[aprssig] Information organization

steve at dimse.com steve at dimse.com
Thu Feb 17 16:25:29 EST 2022



> On Feb 17, 2022, at 3:55 PM, Charles Gallo <charlie at thegallos.com> wrote:
> 
> And the arguing about it, instead of just correcting it, and submitting a pull request is what will drive people away from the group, and from participating, leading to the death of APRS

We have a once in thirty year chance to organize APRS in a sustainable manner. I say it is worth a few months delay in creating new documents. As to arguing, we need to settle things and at least try to act as a group instead of thousands of individuals.
> 
> What prevents someone from creating "NotQuiteAPRS", putting it out there, and saying WE are going to run this on 144.390?  It could be partly, or even mostly compatible, or have compatibility as a legacy mode

Same thing that as prevented it for the last 30 years, almost nothing. OpenTrak was one such thing, but it never got popular and Scott got busy with other things, but as we've heard it may rise again.
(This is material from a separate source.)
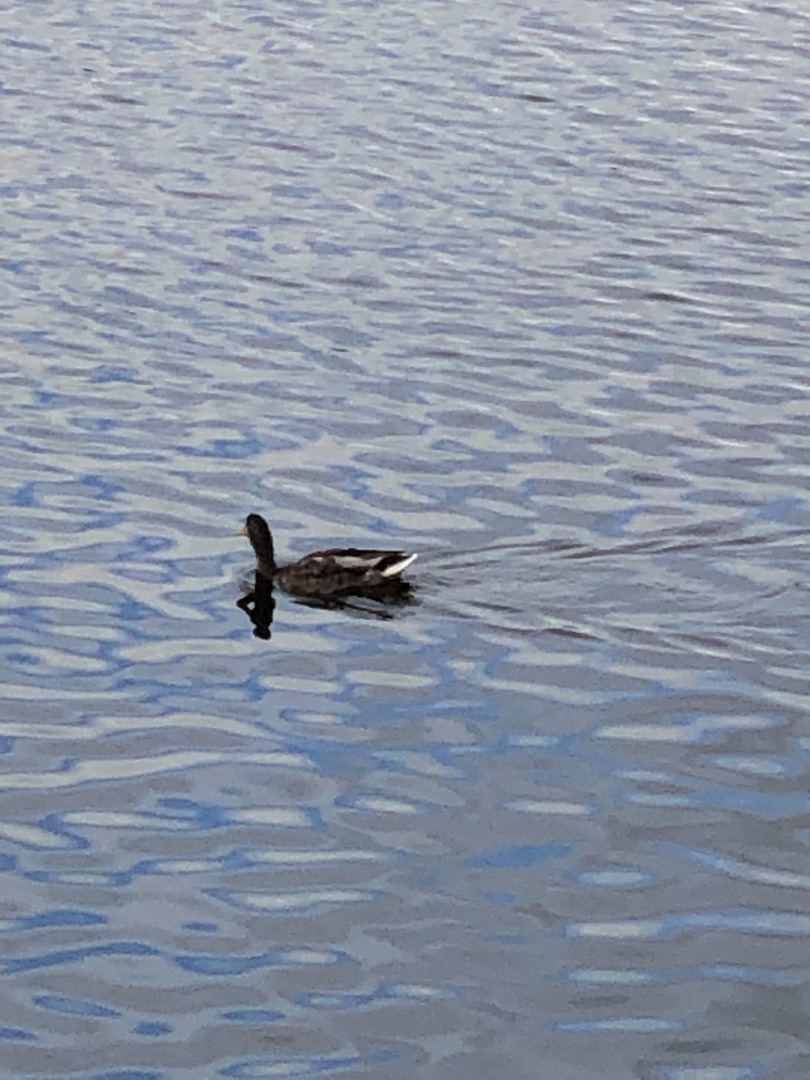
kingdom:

APRS is an established mode with a place on the bandplan, and if someone starts something new on 144.39 that interferes with APRS transmissions that probably would violate FCC rules in the US. But such weak rules about QRM and best amateur practice are all that has prevented it all along.

But the bigger danger lies not organizing in a unified manner. If there isn't some way to build a consensus, and some way to say what is allowed and what isn't everyone can do whatever they want, and APRS will splinter. Bob sort of did that, but he is gone. That is why we need an organization now.